Freitag, 15. Oktober 2010

Helm ab

Wer fragt sich nicht ab und zu bei der nicht abklingenden Sicherheitsdiskussion ringsum die Unfallprävention bei den Kindern, wann Regeln und Vorschriften beginnen zu nerven. Die Schweiz als Land der Versicherungen, Absicherungen und Zusicherungen gibt sich Stolz als teuer erkaufte Hochsicherheitsburg. Falls man nicht mitmacht bei diesem oft fern vom gesunden Menschenverstand liegenden Präventionswettbewerb beim Helmtragen, Impfen oder Schulwegbegleitplan gilt jemand schnell als verantwortungslos.
Wir satteln fernab von diesen zu oft fragwürdigen Konventionen mit zwei Motorrädern und drei Kindern zu unserer Inselrundfahrt. Enya singt hinten im Rucksack und Lia fragt, wieso man denn hier keine Helme trägt. Sie wird ständig vom Gefühl begleitet, dass hier in Thailand einfach alles erlaubt ist, die Polizisten sind so nett, Parkieren ist überall zugelassen, alle winken auf der Strasse und Helme trägt niemand, ausser vielleicht ein paar komische Touristen aus einer fernen Sicherheitszivilisation. Sicherheitsgurten gelten eher als Dekor, Verkehrstafeln fehlen gänzlich, abgesehen von den Ortsnamen und Kinder sind entweder auf dem offenen Pickup dicht gedrängt zwischen Gepäck oder sogar schon selbst am Lenkrad. Wir integrieren uns prächtig im Inselverkehr, der sehr gemächlich abrollt, oft sind die Mofas, das hiesige Hauptverkehrsmittel, mit drei oder sogar vier Kindern beladen, wir fallen deshalb also überhaupt nicht auf und denken auch selber bald nicht mehr über die Verkehrssicherheit nach.
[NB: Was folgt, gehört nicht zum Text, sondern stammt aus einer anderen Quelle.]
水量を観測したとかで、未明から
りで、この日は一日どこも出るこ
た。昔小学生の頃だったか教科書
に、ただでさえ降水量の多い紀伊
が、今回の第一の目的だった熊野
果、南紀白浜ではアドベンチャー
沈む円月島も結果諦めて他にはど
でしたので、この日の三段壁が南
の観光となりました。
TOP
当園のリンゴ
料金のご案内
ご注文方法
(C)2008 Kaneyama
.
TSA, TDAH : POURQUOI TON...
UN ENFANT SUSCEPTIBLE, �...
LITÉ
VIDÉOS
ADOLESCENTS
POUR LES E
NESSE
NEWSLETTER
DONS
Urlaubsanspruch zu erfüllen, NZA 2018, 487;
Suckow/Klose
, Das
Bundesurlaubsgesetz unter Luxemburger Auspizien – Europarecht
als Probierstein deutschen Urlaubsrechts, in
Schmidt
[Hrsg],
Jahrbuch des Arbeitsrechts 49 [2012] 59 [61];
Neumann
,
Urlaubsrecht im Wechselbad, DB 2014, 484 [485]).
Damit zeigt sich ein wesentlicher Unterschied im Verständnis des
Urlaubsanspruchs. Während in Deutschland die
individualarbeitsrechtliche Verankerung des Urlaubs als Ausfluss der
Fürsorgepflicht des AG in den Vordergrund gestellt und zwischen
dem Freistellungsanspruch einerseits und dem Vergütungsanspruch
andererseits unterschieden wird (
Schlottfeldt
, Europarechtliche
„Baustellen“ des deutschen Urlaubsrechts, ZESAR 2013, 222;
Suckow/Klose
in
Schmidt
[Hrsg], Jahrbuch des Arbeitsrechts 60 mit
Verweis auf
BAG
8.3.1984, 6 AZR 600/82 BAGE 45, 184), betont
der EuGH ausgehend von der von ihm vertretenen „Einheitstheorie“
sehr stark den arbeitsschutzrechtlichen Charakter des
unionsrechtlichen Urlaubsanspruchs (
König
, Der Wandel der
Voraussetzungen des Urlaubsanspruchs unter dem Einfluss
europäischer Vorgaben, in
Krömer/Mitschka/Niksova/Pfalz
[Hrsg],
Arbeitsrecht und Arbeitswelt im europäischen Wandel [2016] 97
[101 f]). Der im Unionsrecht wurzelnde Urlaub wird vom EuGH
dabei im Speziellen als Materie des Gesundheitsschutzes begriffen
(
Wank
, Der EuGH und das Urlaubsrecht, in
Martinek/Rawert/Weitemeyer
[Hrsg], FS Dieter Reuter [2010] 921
Die Langsamkeit auf den Strassen strahlt genügend Sicherheit aus, um mit dem nötigen Verantwortungsgefühl in dieses ungeschriebene Fairnesssystem einzuklinken. Individuelle Sicherheit erwächst aus dem funktionierenden Kollektiv, das hier offensichtlich noch selbstverständlichen Grundregeln folgt. Wo sich die grosse Mehrheit weder ein Babyphone, noch ein Kindersitz leisten kann, wird auf den gesunden Menschenverstand gesetzt. Somit entstehen auch keine absurden Bedürfnisse nach Sicherheitsutensilien wie zum Beispiel der Babybewegungsmelder, der schlafende Babys überwacht, um den plötzlichen Kindstod verhindern zu können.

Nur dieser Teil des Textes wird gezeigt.